There's been some progress on that front. In March, Google debuted TensorFlow Privacy, an open source library for its TensorFlow machine learning framework that's designed to make it easier for developers to train AI models with strong privacy guarantees. Specifically, it optimizes models by using a modified stochastic gradient descent technique -- the iterative method for optimizing the objective functions in AI systems -- that averages together multiple updates induced by training data examples and clips each of these updates, then adds anonymizing noise to the final average.

TensorFlow Privacy can prevent the memorization of rare details, Google says, and guarantee that two machine learning models are indistinguishable whether or not a user's data was used in their training.

In a somewhat related development, late last year Intel open-sourced HE-Transformer, a "privacy-preserving" tool that allows AI systems to operate on sensitive data.

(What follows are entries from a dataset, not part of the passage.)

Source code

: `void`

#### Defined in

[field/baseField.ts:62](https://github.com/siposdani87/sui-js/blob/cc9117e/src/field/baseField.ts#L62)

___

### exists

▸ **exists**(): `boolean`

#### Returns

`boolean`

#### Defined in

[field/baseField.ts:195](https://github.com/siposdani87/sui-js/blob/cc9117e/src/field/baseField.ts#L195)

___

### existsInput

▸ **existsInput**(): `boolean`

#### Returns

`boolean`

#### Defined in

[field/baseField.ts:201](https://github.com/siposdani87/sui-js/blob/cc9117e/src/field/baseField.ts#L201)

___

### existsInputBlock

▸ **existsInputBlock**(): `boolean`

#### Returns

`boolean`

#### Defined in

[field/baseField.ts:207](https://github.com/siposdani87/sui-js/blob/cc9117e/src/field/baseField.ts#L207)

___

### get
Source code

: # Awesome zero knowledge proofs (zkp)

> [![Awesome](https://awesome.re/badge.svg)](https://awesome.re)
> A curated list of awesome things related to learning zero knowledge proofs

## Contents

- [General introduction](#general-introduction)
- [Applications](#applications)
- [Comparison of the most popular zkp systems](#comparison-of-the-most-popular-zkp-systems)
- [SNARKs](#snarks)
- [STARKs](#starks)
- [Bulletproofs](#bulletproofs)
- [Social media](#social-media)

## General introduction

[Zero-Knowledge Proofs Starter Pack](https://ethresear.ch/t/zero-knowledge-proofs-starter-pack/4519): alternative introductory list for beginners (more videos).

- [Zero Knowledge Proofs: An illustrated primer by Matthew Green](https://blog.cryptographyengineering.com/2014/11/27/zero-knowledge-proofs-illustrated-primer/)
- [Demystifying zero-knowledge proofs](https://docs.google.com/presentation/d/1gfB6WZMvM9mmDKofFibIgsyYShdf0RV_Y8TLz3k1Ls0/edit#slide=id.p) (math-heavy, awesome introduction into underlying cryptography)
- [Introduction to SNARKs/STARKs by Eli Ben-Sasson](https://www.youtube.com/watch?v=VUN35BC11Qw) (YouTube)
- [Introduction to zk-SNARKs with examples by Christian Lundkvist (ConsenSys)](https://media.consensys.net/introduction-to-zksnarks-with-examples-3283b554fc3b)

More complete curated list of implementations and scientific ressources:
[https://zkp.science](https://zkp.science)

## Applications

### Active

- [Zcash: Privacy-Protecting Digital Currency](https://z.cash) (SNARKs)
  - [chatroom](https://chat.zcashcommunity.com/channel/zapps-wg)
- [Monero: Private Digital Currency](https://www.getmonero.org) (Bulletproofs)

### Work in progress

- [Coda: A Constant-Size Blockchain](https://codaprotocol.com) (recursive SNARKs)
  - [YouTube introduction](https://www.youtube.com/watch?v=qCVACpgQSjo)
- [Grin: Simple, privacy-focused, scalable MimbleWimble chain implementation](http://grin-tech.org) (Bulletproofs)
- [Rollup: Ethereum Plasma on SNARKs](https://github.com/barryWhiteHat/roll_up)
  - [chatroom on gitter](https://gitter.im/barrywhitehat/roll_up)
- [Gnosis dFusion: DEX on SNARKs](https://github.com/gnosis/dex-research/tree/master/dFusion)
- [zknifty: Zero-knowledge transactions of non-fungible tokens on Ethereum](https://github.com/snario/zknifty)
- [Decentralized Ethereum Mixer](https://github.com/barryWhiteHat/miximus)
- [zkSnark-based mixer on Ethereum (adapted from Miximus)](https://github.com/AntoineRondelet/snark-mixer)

It's a backend for nGraph, Intel's neural network compiler, and it's based on Microsoft Research's Simple Encrypted Arithmetic Library (SEAL).

But Varia says that these and other crypto technologies aren't a magic bullet.

"[T]hey cannot transform a manual process into a computerized one," he said. "If Amazon believes that computers have already failed to classify these particular audio samples, then privacy-preserving computers won't fare any better."

Weber says that regardless, companies should be more transparent about their data collection and review processes, and that they should offer explanations for the limitations of their AI systems. Consumers agree, it would seem -- based on a survey of 4,500 people Episerver conducted late last year, 43% said they'd refrain from using voice-assisted devices like Alexa due to security concerns, and OpenVPN reports that 35% don't use an intelligent assistant because they feel it invades their privacy.

"We should understand when a human intervention is required, and on what grounds that decision is justified. We should not have to depend on a close reading of a terms of service document," Weber said. "[F]inally, technology companies should be proactive about AI that depends upon human-in-the-loop decision making -- even if that decision making is about quality assurance. They should offer [...] justifications rather than creating black box technologies and waiting for investigative journalists to uncover their [AI's] inner workings."

It's clear that manual annotation is here to stay -- at least for now. It's how data scientists at conglomerates like Amazon, Microsoft, and Apple improve the performance of voice assistants such as Alexa, Cortana, and Siri, and how they develop new features for those assistants and expand their language support. But even after privacy-preserving techniques like homographic encryption become the norm, transparency will remain the best policy. Without it, there can't be trust, and without trust, the smart speaker sitting on your kitchen counter becomes a little creepier than it was before.